## EXERCISE BRIEF
Please retype, character for character, the portion of the entries below that runs from the line containing "8. Find the" to the last line.

Dataset entries
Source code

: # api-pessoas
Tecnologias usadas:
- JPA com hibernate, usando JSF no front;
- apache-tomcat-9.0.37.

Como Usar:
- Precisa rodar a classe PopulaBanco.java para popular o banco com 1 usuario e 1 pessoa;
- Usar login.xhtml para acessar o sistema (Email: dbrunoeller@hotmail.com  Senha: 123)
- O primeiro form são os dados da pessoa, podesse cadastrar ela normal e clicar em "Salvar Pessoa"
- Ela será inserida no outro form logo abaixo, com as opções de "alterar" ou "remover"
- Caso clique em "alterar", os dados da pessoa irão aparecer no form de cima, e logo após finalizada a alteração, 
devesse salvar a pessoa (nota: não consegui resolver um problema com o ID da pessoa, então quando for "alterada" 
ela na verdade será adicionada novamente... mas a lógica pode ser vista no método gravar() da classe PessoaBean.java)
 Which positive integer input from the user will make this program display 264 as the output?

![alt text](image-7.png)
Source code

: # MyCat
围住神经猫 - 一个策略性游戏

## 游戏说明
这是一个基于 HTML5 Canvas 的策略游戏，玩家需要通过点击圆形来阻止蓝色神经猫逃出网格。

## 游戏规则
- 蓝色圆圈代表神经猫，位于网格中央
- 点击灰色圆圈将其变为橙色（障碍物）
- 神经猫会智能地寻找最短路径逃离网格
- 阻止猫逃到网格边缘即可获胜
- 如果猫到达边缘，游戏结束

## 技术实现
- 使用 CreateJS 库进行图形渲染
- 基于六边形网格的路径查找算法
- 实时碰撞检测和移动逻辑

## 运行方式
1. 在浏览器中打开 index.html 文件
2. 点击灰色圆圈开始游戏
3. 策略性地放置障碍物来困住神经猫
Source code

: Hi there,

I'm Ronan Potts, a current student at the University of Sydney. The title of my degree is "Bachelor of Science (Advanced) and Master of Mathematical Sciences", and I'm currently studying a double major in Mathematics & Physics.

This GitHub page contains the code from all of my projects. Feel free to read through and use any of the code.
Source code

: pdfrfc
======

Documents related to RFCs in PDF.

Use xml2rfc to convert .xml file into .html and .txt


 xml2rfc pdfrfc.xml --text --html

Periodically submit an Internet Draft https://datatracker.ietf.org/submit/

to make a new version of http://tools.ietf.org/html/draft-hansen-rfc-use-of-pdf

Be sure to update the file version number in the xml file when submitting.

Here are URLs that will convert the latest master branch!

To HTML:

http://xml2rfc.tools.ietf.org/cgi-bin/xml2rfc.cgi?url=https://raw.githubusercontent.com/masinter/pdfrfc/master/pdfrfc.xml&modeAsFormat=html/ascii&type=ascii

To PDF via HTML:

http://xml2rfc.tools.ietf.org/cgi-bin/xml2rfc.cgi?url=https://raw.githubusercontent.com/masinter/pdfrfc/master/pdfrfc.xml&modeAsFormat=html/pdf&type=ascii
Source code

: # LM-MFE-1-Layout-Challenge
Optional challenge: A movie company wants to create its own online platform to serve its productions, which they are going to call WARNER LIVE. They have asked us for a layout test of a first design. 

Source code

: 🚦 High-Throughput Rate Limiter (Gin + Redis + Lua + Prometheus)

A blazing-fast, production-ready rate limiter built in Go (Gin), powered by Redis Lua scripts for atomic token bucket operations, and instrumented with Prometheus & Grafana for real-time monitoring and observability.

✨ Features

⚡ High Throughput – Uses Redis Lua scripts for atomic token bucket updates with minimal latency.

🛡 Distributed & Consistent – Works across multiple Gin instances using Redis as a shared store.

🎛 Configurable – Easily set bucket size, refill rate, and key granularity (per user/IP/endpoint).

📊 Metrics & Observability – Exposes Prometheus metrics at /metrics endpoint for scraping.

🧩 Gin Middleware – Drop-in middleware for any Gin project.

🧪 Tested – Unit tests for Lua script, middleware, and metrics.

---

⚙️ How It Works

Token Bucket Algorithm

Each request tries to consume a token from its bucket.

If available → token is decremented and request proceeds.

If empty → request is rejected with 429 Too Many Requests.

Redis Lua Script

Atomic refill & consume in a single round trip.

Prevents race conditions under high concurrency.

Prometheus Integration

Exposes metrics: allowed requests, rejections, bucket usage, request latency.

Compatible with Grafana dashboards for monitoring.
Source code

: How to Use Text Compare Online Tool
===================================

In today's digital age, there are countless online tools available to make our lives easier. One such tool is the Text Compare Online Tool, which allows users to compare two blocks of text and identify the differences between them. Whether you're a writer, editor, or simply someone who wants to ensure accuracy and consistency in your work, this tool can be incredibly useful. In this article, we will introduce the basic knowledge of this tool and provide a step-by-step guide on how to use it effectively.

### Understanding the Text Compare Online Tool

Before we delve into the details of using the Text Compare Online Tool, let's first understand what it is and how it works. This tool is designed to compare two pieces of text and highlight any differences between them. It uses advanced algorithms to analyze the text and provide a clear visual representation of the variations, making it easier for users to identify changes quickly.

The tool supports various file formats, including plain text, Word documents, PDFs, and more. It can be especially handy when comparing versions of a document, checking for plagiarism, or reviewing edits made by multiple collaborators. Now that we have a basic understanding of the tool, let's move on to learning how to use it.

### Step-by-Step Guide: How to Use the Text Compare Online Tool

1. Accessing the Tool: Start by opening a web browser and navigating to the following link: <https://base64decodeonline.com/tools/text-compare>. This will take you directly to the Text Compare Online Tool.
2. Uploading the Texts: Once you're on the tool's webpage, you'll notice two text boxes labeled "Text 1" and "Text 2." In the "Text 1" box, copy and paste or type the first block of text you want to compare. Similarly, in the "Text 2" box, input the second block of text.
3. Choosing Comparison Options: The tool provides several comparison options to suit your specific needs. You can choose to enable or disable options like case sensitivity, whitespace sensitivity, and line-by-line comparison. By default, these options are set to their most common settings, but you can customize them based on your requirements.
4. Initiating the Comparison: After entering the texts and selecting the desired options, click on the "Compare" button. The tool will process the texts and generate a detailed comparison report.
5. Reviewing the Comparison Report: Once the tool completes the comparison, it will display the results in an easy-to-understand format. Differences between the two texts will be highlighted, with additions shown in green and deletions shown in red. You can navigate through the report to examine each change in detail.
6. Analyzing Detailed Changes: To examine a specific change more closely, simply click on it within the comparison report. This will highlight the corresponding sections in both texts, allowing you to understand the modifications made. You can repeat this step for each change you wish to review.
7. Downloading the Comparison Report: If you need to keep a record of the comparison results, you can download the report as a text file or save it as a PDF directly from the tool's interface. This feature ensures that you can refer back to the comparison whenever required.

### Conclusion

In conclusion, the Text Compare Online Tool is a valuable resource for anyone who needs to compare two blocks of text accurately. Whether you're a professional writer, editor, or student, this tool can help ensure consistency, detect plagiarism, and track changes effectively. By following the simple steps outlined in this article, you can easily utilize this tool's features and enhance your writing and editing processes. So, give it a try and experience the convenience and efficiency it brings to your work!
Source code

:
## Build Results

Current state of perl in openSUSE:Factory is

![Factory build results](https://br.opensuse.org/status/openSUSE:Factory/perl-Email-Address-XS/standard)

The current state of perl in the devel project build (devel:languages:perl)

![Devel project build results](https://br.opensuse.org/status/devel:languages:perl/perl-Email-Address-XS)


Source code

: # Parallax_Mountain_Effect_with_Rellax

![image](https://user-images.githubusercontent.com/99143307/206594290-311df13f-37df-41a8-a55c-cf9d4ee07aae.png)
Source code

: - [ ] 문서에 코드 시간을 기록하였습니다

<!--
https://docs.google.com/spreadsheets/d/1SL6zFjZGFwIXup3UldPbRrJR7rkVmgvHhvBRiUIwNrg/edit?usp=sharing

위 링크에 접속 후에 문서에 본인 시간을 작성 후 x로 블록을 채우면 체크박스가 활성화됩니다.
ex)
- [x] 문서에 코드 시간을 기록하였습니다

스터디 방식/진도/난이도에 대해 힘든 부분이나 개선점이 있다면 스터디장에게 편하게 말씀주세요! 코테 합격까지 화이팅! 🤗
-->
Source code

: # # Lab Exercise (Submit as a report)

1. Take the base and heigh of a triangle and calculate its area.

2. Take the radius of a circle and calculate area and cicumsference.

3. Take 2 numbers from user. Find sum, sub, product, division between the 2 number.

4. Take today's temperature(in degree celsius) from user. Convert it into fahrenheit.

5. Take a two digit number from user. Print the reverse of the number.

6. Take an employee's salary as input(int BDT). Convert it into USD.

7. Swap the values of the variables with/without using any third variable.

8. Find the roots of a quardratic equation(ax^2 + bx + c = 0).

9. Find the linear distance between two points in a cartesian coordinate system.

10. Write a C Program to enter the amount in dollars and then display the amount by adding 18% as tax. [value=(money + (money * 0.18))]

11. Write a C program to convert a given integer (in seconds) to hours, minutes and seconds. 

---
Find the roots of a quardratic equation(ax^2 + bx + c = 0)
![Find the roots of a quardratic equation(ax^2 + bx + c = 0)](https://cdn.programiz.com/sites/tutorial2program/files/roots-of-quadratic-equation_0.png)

## REPLY
8. Find the roots of a quardratic equation(ax^2 + bx + c = 0).

9. Find the linear distance between two points in a cartesian coordinate system.

10. Write a C Program to enter the amount in dollars and then display the amount by adding 18% as tax. [value=(money + (money * 0.18))]

11. Write a C program to convert a given integer (in seconds) to hours, minutes and seconds. 

---
Find the roots of a quardratic equation(ax^2 + bx + c = 0)
![Find the roots of a quardratic equation(ax^2 + bx + c = 0)](https://cdn.programiz.com/sites/tutorial2program/files/roots-of-quadratic-equation_0.png)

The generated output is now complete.